* **Given records**
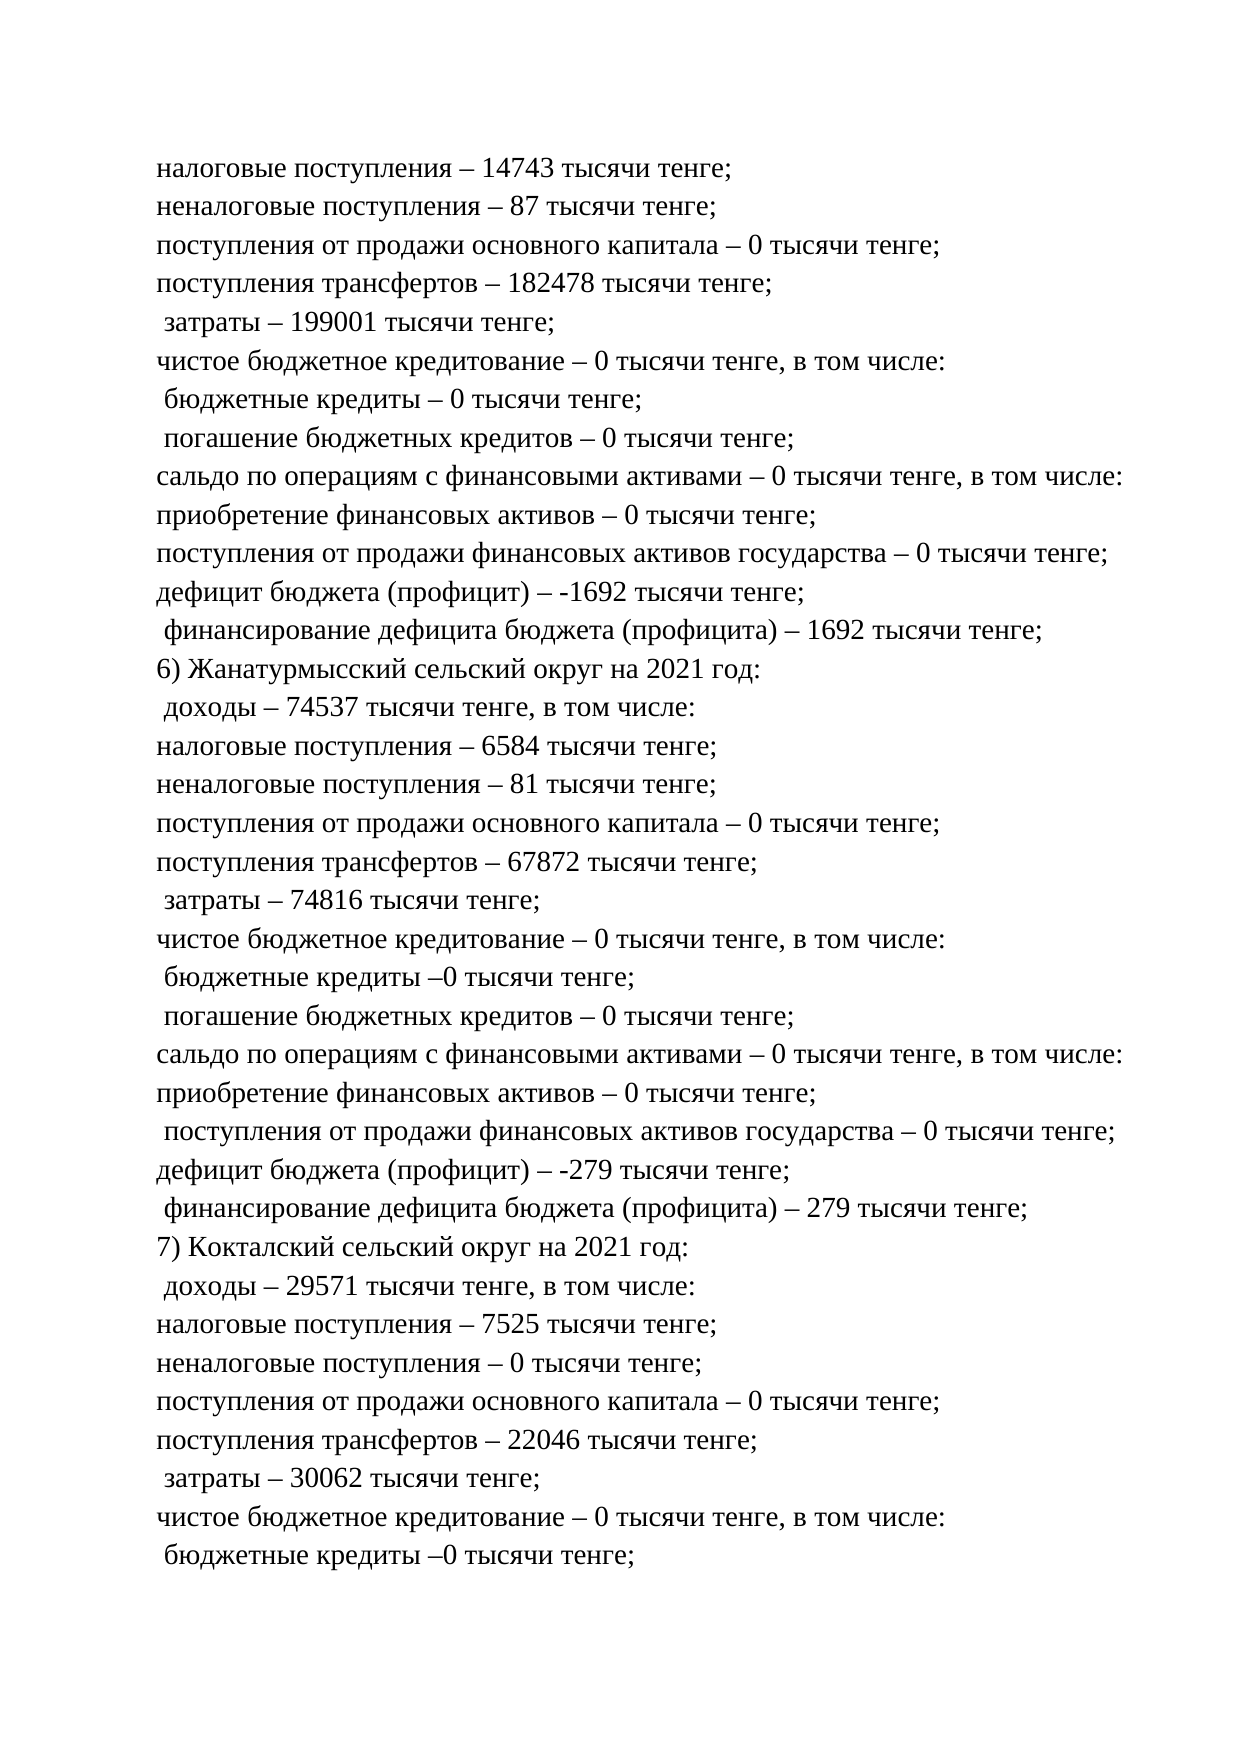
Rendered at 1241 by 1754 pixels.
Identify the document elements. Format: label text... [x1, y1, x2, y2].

text сальдо по операциям с финансовыми активами – 0 тысячи тенге, в том числе: [112, 1036, 1128, 1070]
text бюджетные кредиты – 0 тысячи тенге; [112, 381, 1128, 415]
text поступления от продажи финансовых активов государства – 0 тысячи тенге; [112, 535, 1128, 569]
text неналоговые поступления – 81 тысячи тенге; [112, 767, 1128, 800]
text погашение бюджетных кредитов – 0 тысячи тенге; [112, 420, 1128, 453]
text 7) Кокталский сельский округ на 2021 год: [112, 1229, 1128, 1263]
text затраты – 74816 тысячи тенге; [112, 882, 1128, 916]
text затраты – 30062 тысячи тенге; [112, 1460, 1128, 1494]
text 6) Жанатурмысский сельский округ на 2021 год: [112, 651, 1128, 684]
text неналоговые поступления – 87 тысячи тенге; [112, 188, 1128, 222]
text финансирование дефицита бюджета (профицита) – 279 тысячи тенге; [112, 1191, 1128, 1224]
text сальдо по операциям с финансовыми активами – 0 тысячи тенге, в том числе: [112, 458, 1128, 492]
text затраты – 199001 тысячи тенге; [112, 304, 1128, 338]
text налоговые поступления – 14743 тысячи тенге; [112, 150, 1128, 183]
text неналоговые поступления – 0 тысячи тенге; [112, 1345, 1128, 1378]
text чистое бюджетное кредитование – 0 тысячи тенге, в том числе: [112, 343, 1128, 376]
text доходы – 74537 тысячи тенге, в том числе: [112, 689, 1128, 723]
text приобретение финансовых активов – 0 тысячи тенге; [112, 497, 1128, 530]
text поступления трансфертов – 182478 тысячи тенге; [112, 266, 1128, 299]
text доходы – 29571 тысячи тенге, в том числе: [112, 1268, 1128, 1301]
text финансирование дефицита бюджета (профицита) – 1692 тысячи тенге; [112, 612, 1128, 646]
text поступления трансфертов – 67872 тысячи тенге; [112, 844, 1128, 877]
text поступления от продажи финансовых активов государства – 0 тысячи тенге; [112, 1113, 1128, 1147]
text дефицит бюджета (профицит) – -1692 тысячи тенге; [112, 574, 1128, 607]
text бюджетные кредиты –0 тысячи тенге; [112, 959, 1128, 993]
text погашение бюджетных кредитов – 0 тысячи тенге; [112, 998, 1128, 1031]
text поступления от продажи основного капитала – 0 тысячи тенге; [112, 1383, 1128, 1417]
text налоговые поступления – 7525 тысячи тенге; [112, 1306, 1128, 1340]
text поступления от продажи основного капитала – 0 тысячи тенге; [112, 227, 1128, 261]
text приобретение финансовых активов – 0 тысячи тенге; [112, 1075, 1128, 1108]
text чистое бюджетное кредитование – 0 тысячи тенге, в том числе: [112, 1499, 1128, 1532]
text дефицит бюджета (профицит) – -279 тысячи тенге; [112, 1152, 1128, 1186]
text чистое бюджетное кредитование – 0 тысячи тенге, в том числе: [112, 921, 1128, 954]
text поступления трансфертов – 22046 тысячи тенге; [112, 1422, 1128, 1455]
text бюджетные кредиты –0 тысячи тенге; [112, 1537, 1128, 1571]
text поступления от продажи основного капитала – 0 тысячи тенге; [112, 805, 1128, 839]
text налоговые поступления – 6584 тысячи тенге; [112, 728, 1128, 762]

* **Instructions to follow**
Among the lines above, which contain the word "бюджетное"? Copy every one.

* **Task response**
text чистое бюджетное кредитование – 0 тысячи тенге, в том числе: [112, 343, 1128, 376]
text чистое бюджетное кредитование – 0 тысячи тенге, в том числе: [112, 1499, 1128, 1532]
text чистое бюджетное кредитование – 0 тысячи тенге, в том числе: [112, 921, 1128, 954]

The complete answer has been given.